--- Excerpted records Enclosed Below ---

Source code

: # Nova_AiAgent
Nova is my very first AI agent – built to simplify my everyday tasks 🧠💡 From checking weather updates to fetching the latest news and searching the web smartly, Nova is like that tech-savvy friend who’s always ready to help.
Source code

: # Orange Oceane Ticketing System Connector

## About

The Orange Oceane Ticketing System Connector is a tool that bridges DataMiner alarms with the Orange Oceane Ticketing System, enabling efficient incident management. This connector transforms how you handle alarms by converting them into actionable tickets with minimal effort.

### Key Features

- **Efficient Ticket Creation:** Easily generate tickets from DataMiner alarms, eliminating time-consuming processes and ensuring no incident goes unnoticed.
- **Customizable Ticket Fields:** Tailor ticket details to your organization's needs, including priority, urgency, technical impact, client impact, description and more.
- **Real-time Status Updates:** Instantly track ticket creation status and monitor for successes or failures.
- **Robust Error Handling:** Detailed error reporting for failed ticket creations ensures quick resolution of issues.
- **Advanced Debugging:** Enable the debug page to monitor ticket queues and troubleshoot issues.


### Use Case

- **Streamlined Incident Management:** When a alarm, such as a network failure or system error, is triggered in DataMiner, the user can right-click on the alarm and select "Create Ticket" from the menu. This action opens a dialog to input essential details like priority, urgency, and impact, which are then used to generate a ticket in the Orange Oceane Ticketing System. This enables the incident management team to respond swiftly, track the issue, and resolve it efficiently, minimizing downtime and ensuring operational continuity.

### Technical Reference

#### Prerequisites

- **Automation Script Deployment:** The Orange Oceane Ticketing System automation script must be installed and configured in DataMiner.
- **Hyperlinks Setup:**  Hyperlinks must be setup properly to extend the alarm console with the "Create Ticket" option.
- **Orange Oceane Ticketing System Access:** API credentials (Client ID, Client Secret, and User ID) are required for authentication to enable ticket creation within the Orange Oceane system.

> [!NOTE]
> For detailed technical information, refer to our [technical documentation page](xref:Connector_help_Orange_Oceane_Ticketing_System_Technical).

--- End of Enclosed Excerpted records ---

* _What you have to do_
Please repeat the records so that each one reads exactly as it does above.

* _Expected answer_
Source code

: # Nova_AiAgent
Nova is my very first AI agent – built to simplify my everyday tasks 🧠💡 From checking weather updates to fetching the latest news and searching the web smartly, Nova is like that tech-savvy friend who’s always ready to help.
Source code

: # Orange Oceane Ticketing System Connector

## About

The Orange Oceane Ticketing System Connector is a tool that bridges DataMiner alarms with the Orange Oceane Ticketing System, enabling efficient incident management. This connector transforms how you handle alarms by converting them into actionable tickets with minimal effort.

### Key Features

- **Efficient Ticket Creation:** Easily generate tickets from DataMiner alarms, eliminating time-consuming processes and ensuring no incident goes unnoticed.
- **Customizable Ticket Fields:** Tailor ticket details to your organization's needs, including priority, urgency, technical impact, client impact, description and more.
- **Real-time Status Updates:** Instantly track ticket creation status and monitor for successes or failures.
- **Robust Error Handling:** Detailed error reporting for failed ticket creations ensures quick resolution of issues.
- **Advanced Debugging:** Enable the debug page to monitor ticket queues and troubleshoot issues.


### Use Case

- **Streamlined Incident Management:** When a alarm, such as a network failure or system error, is triggered in DataMiner, the user can right-click on the alarm and select "Create Ticket" from the menu. This action opens a dialog to input essential details like priority, urgency, and impact, which are then used to generate a ticket in the Orange Oceane Ticketing System. This enables the incident management team to respond swiftly, track the issue, and resolve it efficiently, minimizing downtime and ensuring operational continuity.

### Technical Reference

#### Prerequisites

- **Automation Script Deployment:** The Orange Oceane Ticketing System automation script must be installed and configured in DataMiner.
- **Hyperlinks Setup:**  Hyperlinks must be setup properly to extend the alarm console with the "Create Ticket" option.
- **Orange Oceane Ticketing System Access:** API credentials (Client ID, Client Secret, and User ID) are required for authentication to enable ticket creation within the Orange Oceane system.

> [!NOTE]
> For detailed technical information, refer to our [technical documentation page](xref:Connector_help_Orange_Oceane_Ticketing_System_Technical).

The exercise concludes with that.